The US Senate has voted down an amendment that would limit surveillance of Americans’ internet records. Apparently, the true divide in Washington is not between Democrat and Republican, but those for or against the police state.
The US Senate met on Wednesday to debate the reauthorization of some provisions of the USA Freedom Act, an expansive domestic surveillance bill that expired in March. As Majority Leader Mitch McConnell brought the Act to the floor, a bipartisan group of lawmakers introduced an amendment that would explicitly bar law enforcement from snooping on Americans’ internet browsing and search histories without a warrant.
Prior to the vote, McConnell had urged his colleagues to reject the amendment. When votes were cast on Wednesday, ten Democratic senators heeded McConnell’s words, bringing the final vote to 59 Yeas and 37 Nays. One more positive vote would have given the amendment the three-fifths majority it needed to pass.
Fifty-nine members of the Senate just voted in favor of my amendment to block warrantless government surveillance of Americans’ browser history. It failed by just one vote. McConnell is that much closer to giving Bill Barr the green light to spy on Americans’ private information. https://t.co/IV5ERbte48
The 10 Democrats who joined GOP in defeating amendment to stop FBI warrantless surveillance of web browser history: Carper, Casey, Feinstein, Hassan, Jones, Kaine, Manchin, Shaheen, Warner and Whitehorse. Joined 2 Republicans & a Democrat in not showing up to vote: Bernie Sanders
Former presidential candidate Bernie Sanders (I-Vermont) railed against the reauthorization of the USA Freedom Act in February, yet didn’t cast a vote on Wednesday. Online, commenters raged at the progressive kingpin for his absence.

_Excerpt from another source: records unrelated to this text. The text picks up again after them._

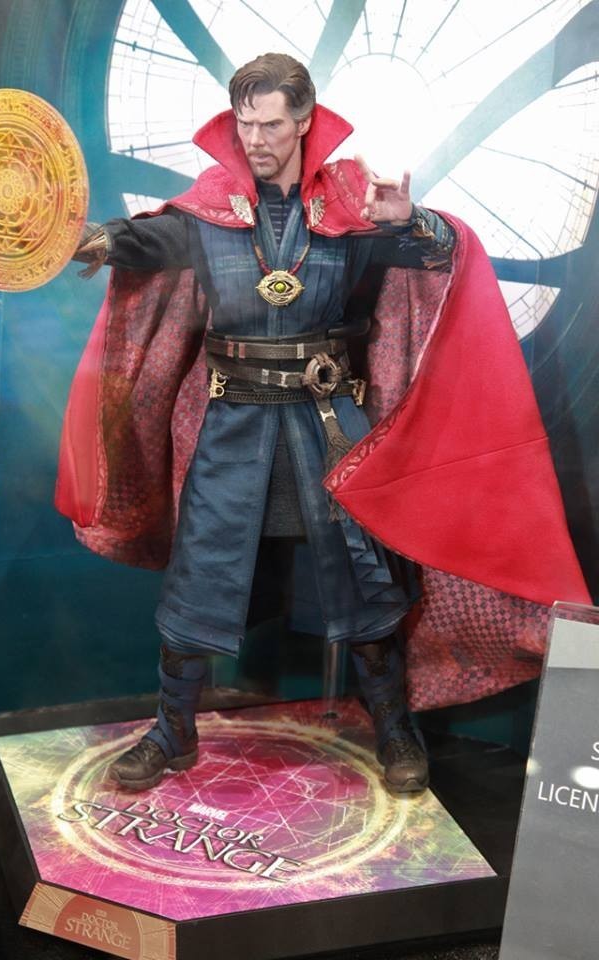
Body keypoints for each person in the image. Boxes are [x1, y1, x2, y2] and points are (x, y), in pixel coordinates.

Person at [58, 53, 588, 796]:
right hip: (232, 426)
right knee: (195, 586)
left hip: (328, 424)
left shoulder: (349, 206)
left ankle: (394, 726)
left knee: (366, 585)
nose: (256, 139)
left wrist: (416, 221)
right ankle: (172, 730)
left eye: (272, 124)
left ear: (305, 120)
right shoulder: (210, 209)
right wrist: (95, 239)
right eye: (245, 124)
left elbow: (439, 252)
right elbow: (148, 241)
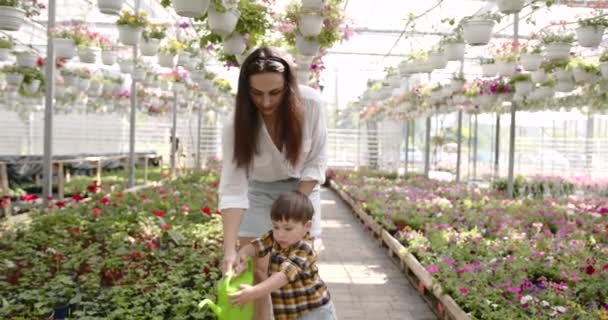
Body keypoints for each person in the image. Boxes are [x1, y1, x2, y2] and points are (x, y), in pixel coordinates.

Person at [219, 46, 327, 320]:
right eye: (256, 93)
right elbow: (233, 187)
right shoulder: (236, 124)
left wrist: (294, 208)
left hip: (301, 189)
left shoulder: (311, 104)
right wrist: (229, 250)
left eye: (275, 93)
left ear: (289, 87)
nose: (266, 102)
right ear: (246, 91)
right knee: (257, 270)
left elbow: (315, 161)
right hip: (258, 191)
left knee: (293, 269)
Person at [228, 191, 337, 320]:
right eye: (276, 226)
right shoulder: (275, 238)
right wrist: (242, 255)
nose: (280, 234)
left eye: (288, 228)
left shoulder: (304, 248)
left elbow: (283, 276)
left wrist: (253, 292)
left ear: (307, 226)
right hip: (289, 313)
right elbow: (254, 247)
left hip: (315, 312)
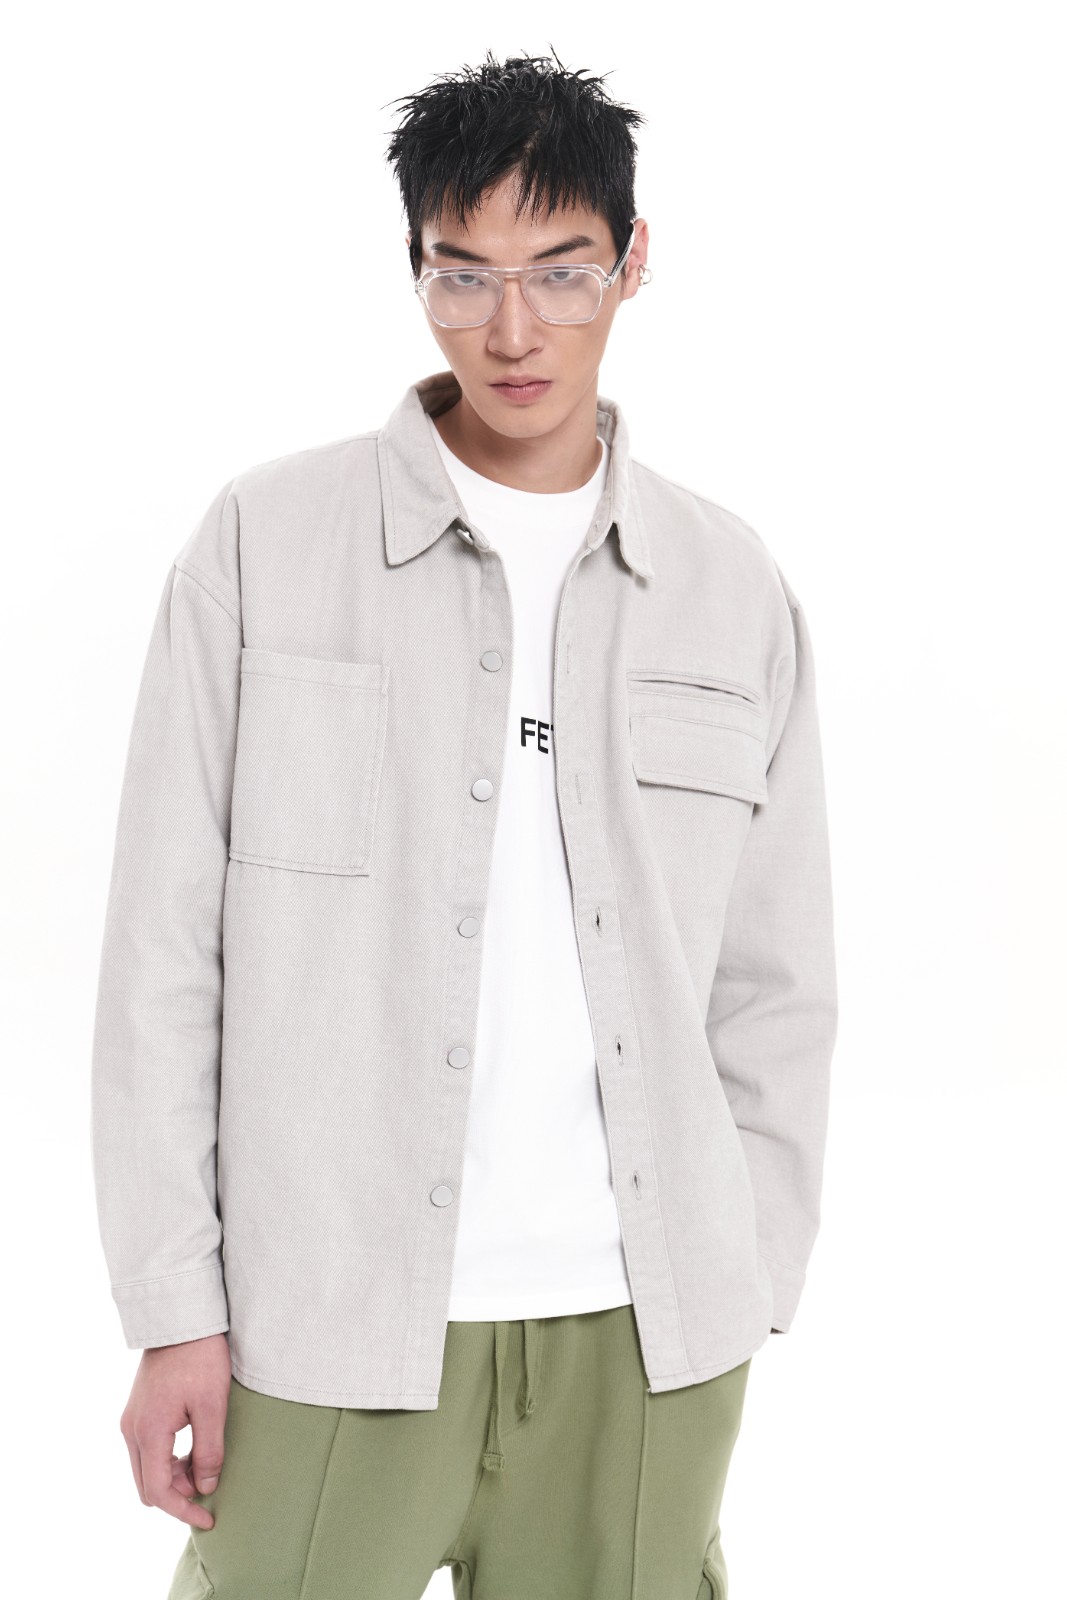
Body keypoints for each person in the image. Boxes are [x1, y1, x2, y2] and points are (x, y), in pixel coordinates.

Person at [91, 47, 838, 1600]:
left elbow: (779, 985)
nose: (512, 330)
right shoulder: (265, 547)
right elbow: (163, 958)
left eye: (561, 271)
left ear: (633, 262)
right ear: (414, 268)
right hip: (324, 1324)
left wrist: (750, 1271)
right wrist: (173, 1307)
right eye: (464, 273)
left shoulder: (729, 586)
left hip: (646, 1343)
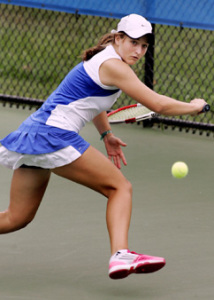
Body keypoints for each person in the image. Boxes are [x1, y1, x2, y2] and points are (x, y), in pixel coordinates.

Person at [0, 14, 207, 280]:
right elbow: (158, 105)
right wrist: (194, 106)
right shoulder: (115, 66)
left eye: (144, 46)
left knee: (17, 217)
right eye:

As someone who supports Sanders, this one hurts deep. There’s no excuse from anyone who didn’t vote or voted no. Now McConnell’s going to allow Barr to go commit fascist overwatch on our search histories.

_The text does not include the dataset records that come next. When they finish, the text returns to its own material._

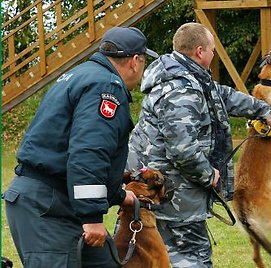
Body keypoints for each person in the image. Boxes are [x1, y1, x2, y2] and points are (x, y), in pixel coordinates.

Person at [3, 26, 158, 267]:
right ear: (135, 61)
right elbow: (88, 153)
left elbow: (68, 147)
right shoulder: (107, 87)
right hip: (47, 209)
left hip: (59, 201)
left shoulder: (81, 74)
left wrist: (119, 195)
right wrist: (92, 217)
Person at [126, 22, 271, 268]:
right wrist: (209, 175)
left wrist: (263, 109)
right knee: (191, 256)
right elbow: (182, 149)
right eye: (212, 50)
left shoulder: (191, 78)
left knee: (155, 255)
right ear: (199, 51)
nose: (213, 53)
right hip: (172, 192)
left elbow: (223, 96)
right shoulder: (181, 90)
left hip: (164, 187)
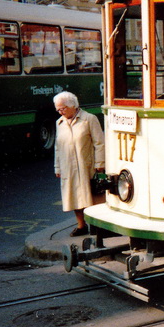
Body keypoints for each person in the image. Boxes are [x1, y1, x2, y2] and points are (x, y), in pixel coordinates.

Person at [53, 91, 104, 236]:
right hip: (68, 166)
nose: (60, 111)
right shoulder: (60, 123)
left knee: (93, 197)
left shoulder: (89, 119)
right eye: (58, 109)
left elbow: (99, 143)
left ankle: (97, 226)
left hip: (86, 165)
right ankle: (81, 226)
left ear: (72, 106)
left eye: (62, 108)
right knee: (74, 196)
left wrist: (100, 163)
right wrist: (57, 167)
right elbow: (57, 146)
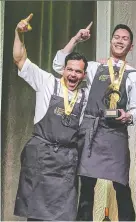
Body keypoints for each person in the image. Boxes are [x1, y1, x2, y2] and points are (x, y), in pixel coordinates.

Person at [53, 23, 136, 221]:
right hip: (91, 132)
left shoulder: (134, 75)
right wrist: (76, 39)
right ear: (111, 41)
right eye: (116, 37)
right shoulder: (94, 67)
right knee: (86, 187)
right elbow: (59, 66)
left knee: (121, 186)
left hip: (115, 134)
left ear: (131, 46)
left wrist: (127, 116)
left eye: (125, 38)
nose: (120, 41)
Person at [13, 14, 88, 221]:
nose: (73, 74)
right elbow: (19, 59)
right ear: (63, 70)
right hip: (41, 157)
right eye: (70, 69)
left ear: (84, 75)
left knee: (64, 217)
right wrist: (18, 33)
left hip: (66, 162)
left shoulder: (85, 95)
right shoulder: (47, 82)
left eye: (78, 71)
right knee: (36, 216)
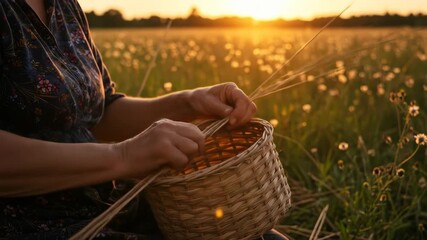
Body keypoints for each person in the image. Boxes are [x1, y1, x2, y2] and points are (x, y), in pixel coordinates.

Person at [0, 0, 288, 239]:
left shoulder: (63, 6)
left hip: (104, 201)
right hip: (32, 223)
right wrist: (123, 156)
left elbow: (101, 113)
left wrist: (189, 102)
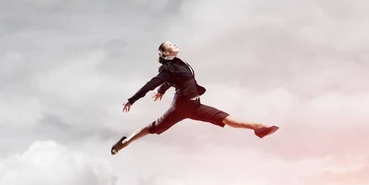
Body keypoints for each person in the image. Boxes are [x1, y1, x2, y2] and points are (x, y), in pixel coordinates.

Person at [111, 41, 279, 155]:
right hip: (181, 107)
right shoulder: (167, 68)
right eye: (171, 44)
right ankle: (125, 143)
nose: (174, 44)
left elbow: (175, 79)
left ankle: (259, 128)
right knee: (153, 127)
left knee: (225, 118)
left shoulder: (176, 63)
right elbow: (151, 84)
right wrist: (132, 99)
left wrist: (163, 89)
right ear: (165, 52)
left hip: (196, 106)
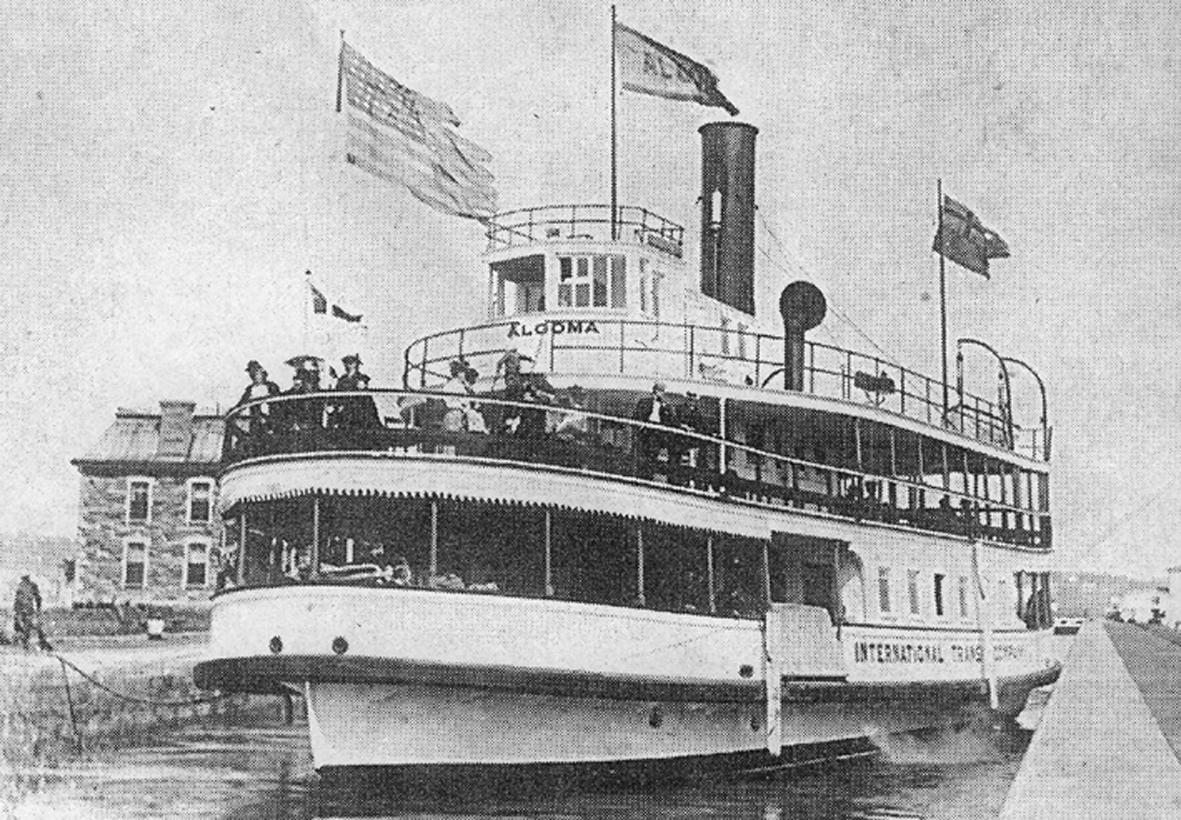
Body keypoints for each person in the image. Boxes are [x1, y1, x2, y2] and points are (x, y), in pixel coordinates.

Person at [632, 381, 672, 478]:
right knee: (642, 452)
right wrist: (640, 425)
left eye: (662, 391)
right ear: (654, 391)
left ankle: (649, 476)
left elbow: (669, 420)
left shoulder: (666, 405)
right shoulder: (644, 401)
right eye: (658, 390)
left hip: (657, 430)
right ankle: (639, 476)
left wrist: (665, 408)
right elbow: (636, 415)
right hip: (646, 428)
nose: (660, 393)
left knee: (653, 454)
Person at [236, 361, 280, 445]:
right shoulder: (250, 389)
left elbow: (277, 401)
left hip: (272, 421)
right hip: (257, 423)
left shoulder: (272, 386)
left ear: (262, 373)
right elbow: (241, 404)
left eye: (256, 372)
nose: (253, 376)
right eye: (251, 373)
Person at [332, 354, 381, 430]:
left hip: (359, 411)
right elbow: (337, 394)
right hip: (345, 411)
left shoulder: (361, 378)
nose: (348, 366)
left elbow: (363, 392)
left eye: (351, 363)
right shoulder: (342, 380)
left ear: (355, 365)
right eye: (346, 363)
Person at [13, 574, 52, 651]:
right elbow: (37, 598)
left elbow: (17, 601)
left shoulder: (21, 586)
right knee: (32, 627)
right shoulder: (27, 586)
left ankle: (32, 644)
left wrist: (17, 612)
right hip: (26, 610)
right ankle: (31, 644)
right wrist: (38, 608)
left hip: (25, 610)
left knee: (32, 627)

Yet surveillance is not a partisan issue. As often as Democrats are presented as the party of civil liberties and Republicans as the party of the ‘forever war’, the fault line isn’t between red and blue. While McConnell brought the Freedom Act before the Senate this week, it passed the Democrat-controlled House by 278-136 in March, completely free of any restricting amendments.

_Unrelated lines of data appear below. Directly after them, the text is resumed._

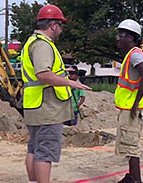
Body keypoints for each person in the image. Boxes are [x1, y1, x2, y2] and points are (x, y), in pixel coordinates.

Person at [20, 4, 91, 183]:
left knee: (34, 149)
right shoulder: (43, 45)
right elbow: (43, 74)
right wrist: (70, 82)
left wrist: (62, 73)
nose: (61, 29)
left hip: (35, 105)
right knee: (45, 152)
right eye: (60, 25)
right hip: (47, 108)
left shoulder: (32, 42)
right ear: (53, 25)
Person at [114, 19, 143, 183]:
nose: (117, 38)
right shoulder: (130, 55)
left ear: (131, 37)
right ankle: (131, 176)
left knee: (131, 147)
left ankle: (136, 180)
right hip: (128, 107)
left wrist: (136, 103)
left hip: (133, 108)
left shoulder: (135, 54)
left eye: (121, 35)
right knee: (127, 145)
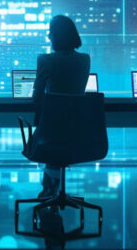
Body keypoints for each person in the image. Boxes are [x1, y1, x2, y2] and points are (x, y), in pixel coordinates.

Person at [32, 15, 90, 197]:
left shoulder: (45, 60)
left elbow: (36, 97)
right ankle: (51, 184)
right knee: (59, 133)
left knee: (52, 134)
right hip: (78, 131)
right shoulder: (85, 59)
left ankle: (50, 185)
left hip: (50, 131)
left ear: (53, 36)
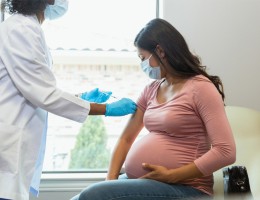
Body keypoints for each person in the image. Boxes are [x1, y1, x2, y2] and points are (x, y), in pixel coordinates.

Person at [71, 18, 236, 200]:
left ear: (160, 51)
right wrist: (110, 180)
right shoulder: (151, 90)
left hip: (186, 188)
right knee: (79, 198)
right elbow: (126, 138)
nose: (143, 65)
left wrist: (172, 175)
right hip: (150, 183)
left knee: (92, 195)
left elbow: (225, 152)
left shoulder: (201, 88)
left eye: (143, 58)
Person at [0, 0, 137, 200]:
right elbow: (44, 94)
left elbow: (38, 88)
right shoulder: (21, 29)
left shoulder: (28, 28)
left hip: (17, 146)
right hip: (9, 149)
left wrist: (80, 98)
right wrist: (105, 108)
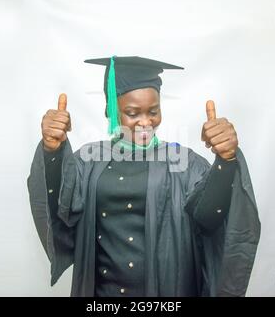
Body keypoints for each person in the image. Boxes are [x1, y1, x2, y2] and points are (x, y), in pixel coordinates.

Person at [27, 56, 260, 297]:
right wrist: (52, 152)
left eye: (154, 111)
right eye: (132, 112)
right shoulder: (89, 159)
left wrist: (226, 161)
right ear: (112, 111)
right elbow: (61, 209)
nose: (146, 121)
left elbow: (209, 218)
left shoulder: (183, 161)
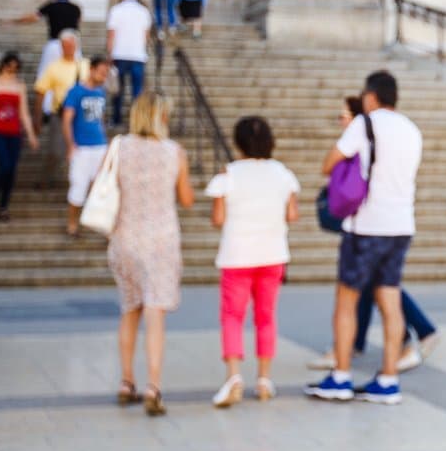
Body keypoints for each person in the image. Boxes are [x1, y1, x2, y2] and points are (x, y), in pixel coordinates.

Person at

Moreover, the reauthorization was sponsored by Reps. Jerry Nadler (New York) and Adam Schiff (California), two Democrats who have disagreed with McConnell on almost everything, except the expansion of the surveillance state.
Among the Democrats who shot down the amendment was Dianne Feinsten (California), who has flip-flopped on surveillance throughout her three decades on Capitol Hill. Feinstein voted to extend the 9/11-era Patriot Act in 2012, and was a staunch defender of the National Security Agency’s warrantless wiretapping program, even after it was exposed by whistleblower Edward Snowden who she described as a “traitor” in 2013.
However, as Feinstein’s Senate Intelligence Committee was compiling a lengthy report into the CIA’s use of torture in 2014, the Californian senator and surveillance enthusiast voiced “grave concerns” that the agency was spying on her committee’s computers. Ironically, Feinstein declared at the time that “the CIA search may also have violated the Fourth Amendment, [and] the Computer Fraud and Abuse Act.”
In fact, all ten Democrats who voted against the amendment on Wednesday voted in favor of the USA Freedom Act back in 2015, helping take it comfortably past one half majority in the Democrat-held Senate of the time.
Back to the present, senators also have two similar amendments to vote on Wednesday. The first, introduced by Mike Lee (R-Utah) and Patrick Leahy (D-Vermont) was passed 77-19. It would strengthen legal protections for suspects under federal surveillance. The second, authored by Rand Paul (R-Kentucky), would prohibit the Foreign Intelligence Surveillance Act (FISA) Court from authorizing spying on US citizens, as it did when the FBI surveilled the Trump campaign in 2016.